(Dataset items)
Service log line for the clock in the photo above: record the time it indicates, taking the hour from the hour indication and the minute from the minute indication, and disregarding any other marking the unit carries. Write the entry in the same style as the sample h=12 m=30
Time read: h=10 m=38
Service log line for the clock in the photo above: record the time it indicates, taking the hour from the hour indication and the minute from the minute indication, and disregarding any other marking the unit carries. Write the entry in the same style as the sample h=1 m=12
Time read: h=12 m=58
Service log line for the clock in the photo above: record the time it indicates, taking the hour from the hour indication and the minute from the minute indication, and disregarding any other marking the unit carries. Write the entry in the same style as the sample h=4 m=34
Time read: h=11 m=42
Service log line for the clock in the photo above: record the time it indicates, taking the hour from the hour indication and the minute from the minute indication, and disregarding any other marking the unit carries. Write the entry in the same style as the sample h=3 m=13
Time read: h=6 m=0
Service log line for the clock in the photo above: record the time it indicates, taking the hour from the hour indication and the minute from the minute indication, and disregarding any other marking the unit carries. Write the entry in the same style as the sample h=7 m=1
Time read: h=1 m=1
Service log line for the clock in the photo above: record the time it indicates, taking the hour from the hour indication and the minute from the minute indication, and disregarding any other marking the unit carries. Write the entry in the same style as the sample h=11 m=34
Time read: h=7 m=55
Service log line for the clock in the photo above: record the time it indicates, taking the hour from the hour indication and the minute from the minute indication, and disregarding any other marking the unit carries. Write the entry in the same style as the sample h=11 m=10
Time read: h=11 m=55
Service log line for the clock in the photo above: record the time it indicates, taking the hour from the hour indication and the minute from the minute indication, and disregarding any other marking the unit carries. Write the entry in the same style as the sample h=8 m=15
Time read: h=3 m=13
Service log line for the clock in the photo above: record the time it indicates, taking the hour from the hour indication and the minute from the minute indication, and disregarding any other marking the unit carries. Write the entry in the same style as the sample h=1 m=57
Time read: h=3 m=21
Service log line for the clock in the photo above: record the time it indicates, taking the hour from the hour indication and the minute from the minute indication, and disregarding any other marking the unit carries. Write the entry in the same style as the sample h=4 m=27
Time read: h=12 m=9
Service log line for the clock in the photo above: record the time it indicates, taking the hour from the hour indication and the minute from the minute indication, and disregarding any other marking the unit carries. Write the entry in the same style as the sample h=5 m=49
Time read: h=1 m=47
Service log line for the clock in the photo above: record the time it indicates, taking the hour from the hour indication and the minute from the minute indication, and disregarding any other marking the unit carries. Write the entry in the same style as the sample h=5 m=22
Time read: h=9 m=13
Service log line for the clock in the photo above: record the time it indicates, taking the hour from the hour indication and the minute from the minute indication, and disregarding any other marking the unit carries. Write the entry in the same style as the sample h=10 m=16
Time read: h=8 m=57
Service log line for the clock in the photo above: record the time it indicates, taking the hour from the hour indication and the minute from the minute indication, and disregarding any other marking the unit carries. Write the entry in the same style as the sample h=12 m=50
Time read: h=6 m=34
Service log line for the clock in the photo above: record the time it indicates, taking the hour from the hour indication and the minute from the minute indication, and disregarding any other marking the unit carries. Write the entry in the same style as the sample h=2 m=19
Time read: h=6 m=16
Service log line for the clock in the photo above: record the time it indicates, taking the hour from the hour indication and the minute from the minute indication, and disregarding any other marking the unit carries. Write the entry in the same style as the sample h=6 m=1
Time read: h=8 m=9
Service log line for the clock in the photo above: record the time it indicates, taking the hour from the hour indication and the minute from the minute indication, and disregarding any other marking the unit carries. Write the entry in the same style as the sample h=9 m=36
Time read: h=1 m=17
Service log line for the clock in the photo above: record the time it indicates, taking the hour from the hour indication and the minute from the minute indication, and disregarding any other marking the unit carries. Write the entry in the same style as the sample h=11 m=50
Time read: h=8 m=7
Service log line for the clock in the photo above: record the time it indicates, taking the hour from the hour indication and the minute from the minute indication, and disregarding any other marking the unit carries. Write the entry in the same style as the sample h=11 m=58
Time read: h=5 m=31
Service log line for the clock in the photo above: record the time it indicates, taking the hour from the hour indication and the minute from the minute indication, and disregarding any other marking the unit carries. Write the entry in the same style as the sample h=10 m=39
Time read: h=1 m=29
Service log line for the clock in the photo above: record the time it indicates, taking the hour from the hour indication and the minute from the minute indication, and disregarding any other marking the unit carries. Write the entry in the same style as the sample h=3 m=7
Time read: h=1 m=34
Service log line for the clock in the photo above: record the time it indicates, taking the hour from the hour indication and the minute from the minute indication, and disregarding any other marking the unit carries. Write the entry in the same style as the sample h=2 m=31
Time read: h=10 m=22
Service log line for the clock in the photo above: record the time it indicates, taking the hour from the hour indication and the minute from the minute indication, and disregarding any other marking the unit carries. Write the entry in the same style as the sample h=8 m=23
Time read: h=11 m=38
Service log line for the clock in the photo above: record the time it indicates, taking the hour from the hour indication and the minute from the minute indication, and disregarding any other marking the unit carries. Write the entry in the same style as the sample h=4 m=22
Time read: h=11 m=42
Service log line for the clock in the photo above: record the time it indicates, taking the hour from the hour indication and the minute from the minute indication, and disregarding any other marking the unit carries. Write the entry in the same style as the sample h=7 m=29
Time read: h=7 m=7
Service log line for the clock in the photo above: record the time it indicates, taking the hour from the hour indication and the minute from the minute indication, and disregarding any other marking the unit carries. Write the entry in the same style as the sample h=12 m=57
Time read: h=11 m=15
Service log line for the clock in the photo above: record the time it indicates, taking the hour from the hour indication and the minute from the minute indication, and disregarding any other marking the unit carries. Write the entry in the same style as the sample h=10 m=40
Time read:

* TASK DETAILS *
Format the lines from the one containing "sample h=4 m=22" through the end of the rows as a Markdown table with the columns No. and Line, numbering each line and skipping blank ones.

* ANSWER TO THE PROBLEM *
| No. | Line |
|---|---|
| 1 | Service log line for the clock in the photo above: record the time it indicates, taking the hour from the hour indication and the minute from the minute indication, and disregarding any other marking the unit carries. Write the entry in the same style as the sample h=4 m=22 |
| 2 | Time read: h=11 m=42 |
| 3 | Service log line for the clock in the photo above: record the time it indicates, taking the hour from the hour indication and the minute from the minute indication, and disregarding any other marking the unit carries. Write the entry in the same style as the sample h=7 m=29 |
| 4 | Time read: h=7 m=7 |
| 5 | Service log line for the clock in the photo above: record the time it indicates, taking the hour from the hour indication and the minute from the minute indication, and disregarding any other marking the unit carries. Write the entry in the same style as the sample h=12 m=57 |
| 6 | Time read: h=11 m=15 |
| 7 | Service log line for the clock in the photo above: record the time it indicates, taking the hour from the hour indication and the minute from the minute indication, and disregarding any other marking the unit carries. Write the entry in the same style as the sample h=10 m=40 |
| 8 | Time read: |